You can alse decide to use OpenMP threads to parallelize on the vertical layers using shared memory. For this need to define teams of threads that will shared iterations on the vertical layers. The size of the team is given by the parameters "omp_level_size" in the run.def file.

omp_level_size = 8 means you have a team of 8 threads working together on vertical levels.

The new parallelzation level can be combined with the others described above.

So you have 3 levels of parallelism :

  • MPI : distribution of domain to mpi process (inter nodes)
  • OpenMP : distribution of domain to teams of threads
  • OpenMP : team sharing iterations on vertical.

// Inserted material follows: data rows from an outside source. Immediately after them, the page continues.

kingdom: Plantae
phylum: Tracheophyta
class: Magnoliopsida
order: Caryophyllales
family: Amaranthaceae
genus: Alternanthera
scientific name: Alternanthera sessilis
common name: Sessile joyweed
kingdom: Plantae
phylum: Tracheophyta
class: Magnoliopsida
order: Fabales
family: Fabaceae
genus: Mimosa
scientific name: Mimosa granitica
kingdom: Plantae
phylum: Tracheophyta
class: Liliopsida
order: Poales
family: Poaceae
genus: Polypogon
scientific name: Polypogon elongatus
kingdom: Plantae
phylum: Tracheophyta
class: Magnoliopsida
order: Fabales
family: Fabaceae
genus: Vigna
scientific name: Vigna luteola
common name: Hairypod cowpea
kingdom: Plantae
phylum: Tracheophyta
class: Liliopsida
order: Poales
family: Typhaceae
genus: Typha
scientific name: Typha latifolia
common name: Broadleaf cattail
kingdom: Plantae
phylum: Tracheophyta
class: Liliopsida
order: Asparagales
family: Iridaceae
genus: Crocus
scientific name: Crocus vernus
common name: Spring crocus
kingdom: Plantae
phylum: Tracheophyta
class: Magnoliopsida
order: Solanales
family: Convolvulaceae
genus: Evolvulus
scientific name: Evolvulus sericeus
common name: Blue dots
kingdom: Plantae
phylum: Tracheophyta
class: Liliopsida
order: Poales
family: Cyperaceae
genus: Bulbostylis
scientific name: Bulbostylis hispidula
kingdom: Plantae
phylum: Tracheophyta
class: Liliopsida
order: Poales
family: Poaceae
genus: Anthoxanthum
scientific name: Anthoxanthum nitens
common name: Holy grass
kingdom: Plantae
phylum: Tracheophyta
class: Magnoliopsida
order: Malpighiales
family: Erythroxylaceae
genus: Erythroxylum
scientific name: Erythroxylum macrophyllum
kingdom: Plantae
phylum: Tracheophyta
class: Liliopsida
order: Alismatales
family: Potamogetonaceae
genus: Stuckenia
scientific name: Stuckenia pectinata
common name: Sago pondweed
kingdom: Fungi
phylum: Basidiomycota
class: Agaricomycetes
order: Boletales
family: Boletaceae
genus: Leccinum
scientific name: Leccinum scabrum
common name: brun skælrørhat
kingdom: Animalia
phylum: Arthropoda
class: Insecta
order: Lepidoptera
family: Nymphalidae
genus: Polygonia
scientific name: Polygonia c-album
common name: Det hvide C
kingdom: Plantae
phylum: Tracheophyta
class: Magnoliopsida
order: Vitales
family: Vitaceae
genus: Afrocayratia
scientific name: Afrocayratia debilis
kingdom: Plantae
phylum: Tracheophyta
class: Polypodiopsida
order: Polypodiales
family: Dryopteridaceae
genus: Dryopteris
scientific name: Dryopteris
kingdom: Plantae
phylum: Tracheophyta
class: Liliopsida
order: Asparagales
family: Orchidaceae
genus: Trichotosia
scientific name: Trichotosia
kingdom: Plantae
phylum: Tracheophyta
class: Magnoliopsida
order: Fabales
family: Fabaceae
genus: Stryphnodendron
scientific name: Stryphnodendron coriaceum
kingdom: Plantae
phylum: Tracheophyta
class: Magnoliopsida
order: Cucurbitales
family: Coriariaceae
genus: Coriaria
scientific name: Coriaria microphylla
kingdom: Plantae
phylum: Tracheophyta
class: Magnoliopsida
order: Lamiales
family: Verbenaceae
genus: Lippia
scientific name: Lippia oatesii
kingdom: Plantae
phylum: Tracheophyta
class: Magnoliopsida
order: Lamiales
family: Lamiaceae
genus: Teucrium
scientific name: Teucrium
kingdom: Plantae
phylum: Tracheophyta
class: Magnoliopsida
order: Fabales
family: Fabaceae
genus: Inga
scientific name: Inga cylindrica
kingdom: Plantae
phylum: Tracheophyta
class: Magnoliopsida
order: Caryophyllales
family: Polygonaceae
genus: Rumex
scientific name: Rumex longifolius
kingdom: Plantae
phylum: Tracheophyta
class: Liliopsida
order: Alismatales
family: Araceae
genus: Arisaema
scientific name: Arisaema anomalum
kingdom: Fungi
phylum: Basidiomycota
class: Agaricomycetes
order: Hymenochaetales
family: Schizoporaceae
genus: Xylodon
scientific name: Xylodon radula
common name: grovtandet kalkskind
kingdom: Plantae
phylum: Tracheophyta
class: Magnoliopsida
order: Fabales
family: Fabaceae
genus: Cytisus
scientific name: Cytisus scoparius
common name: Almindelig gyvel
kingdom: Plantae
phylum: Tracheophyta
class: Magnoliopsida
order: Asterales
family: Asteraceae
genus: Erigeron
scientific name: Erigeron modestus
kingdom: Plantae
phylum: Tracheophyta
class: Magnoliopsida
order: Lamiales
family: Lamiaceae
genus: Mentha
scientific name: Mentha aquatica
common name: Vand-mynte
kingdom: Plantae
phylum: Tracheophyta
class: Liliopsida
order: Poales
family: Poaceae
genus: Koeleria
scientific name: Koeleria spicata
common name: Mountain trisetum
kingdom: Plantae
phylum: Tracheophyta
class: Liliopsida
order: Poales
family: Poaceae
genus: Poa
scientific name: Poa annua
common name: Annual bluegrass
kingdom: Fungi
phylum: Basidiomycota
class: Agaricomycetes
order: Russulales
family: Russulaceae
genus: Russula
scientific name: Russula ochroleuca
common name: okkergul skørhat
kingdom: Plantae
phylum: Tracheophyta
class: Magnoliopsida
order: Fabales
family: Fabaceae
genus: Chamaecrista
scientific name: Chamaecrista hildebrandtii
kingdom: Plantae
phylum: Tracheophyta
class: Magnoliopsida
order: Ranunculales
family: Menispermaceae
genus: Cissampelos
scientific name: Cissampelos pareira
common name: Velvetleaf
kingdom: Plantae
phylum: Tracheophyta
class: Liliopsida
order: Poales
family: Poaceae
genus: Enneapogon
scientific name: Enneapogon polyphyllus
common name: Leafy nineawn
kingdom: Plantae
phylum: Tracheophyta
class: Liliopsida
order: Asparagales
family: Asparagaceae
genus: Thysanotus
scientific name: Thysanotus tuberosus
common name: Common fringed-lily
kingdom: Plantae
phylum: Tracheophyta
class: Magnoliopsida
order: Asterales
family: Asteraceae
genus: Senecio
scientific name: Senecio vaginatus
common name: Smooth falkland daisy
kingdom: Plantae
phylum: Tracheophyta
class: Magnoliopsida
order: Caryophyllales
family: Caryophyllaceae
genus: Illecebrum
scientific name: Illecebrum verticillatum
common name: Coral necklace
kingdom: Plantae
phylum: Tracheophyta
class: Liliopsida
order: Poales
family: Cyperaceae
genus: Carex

Example of configuration :

  • nsplit_i = 4
  • nsplit_j = 2
  • omp_levels=8
  • #mpi=80 #threads=8 => 1 domain by process, 8 threads on the vertical
  • #mpi=10 #threads=64 => 8 domains by process, 8 teams of 8 threads, each team assigned to 1 domain and working on vertical
  • #mpi=10 #threads=32 => 8 domains by process, 4 teams of 8 threads, each team assigned to 2 domains and working on vertical

IMPORTANT RESTRICTIONS:

#teams = #threads / omp_level_size

each team inside a process must be assigned to a same number of domain.

  • => 10nsplit_insplit_j must be an integer multiple of #mpi*#team otherwise a crash is occuring

Advice for setting decomposition and core placement:

Resolution of model : 10 tiles of nbp*nbp points on horizontal layer an llm vertical levels

  • nbp=640 (for big testcase)
  • llm=79

First decide the number of threads you want to run on vertical. It is very important that's this team of threads run on core with uniform memory access, ideally inside a same multicore processor. Working on team of threads on vertical is very important to achieve good strong scalability since you don't have overcomputation on ghost cells and for same number of cores the size of horizontal domain are greater. The size of teams on the vertical can be determine for best performance. So it can be the number of core of a multicore processor or an integer multiple.

For example: having omp_level=18 on a 18 cores processor may be a good idea(64/18~ 3-4 levels by threads not optimum) or omp_level=9 or omp_levels=6, etc...

It may have just 1 or more thread teams depending on the number of cores in thenode and of the gain obtained. Between teams of threads, theoritically, you will not have false sharing since each team writes into its own private memory zone.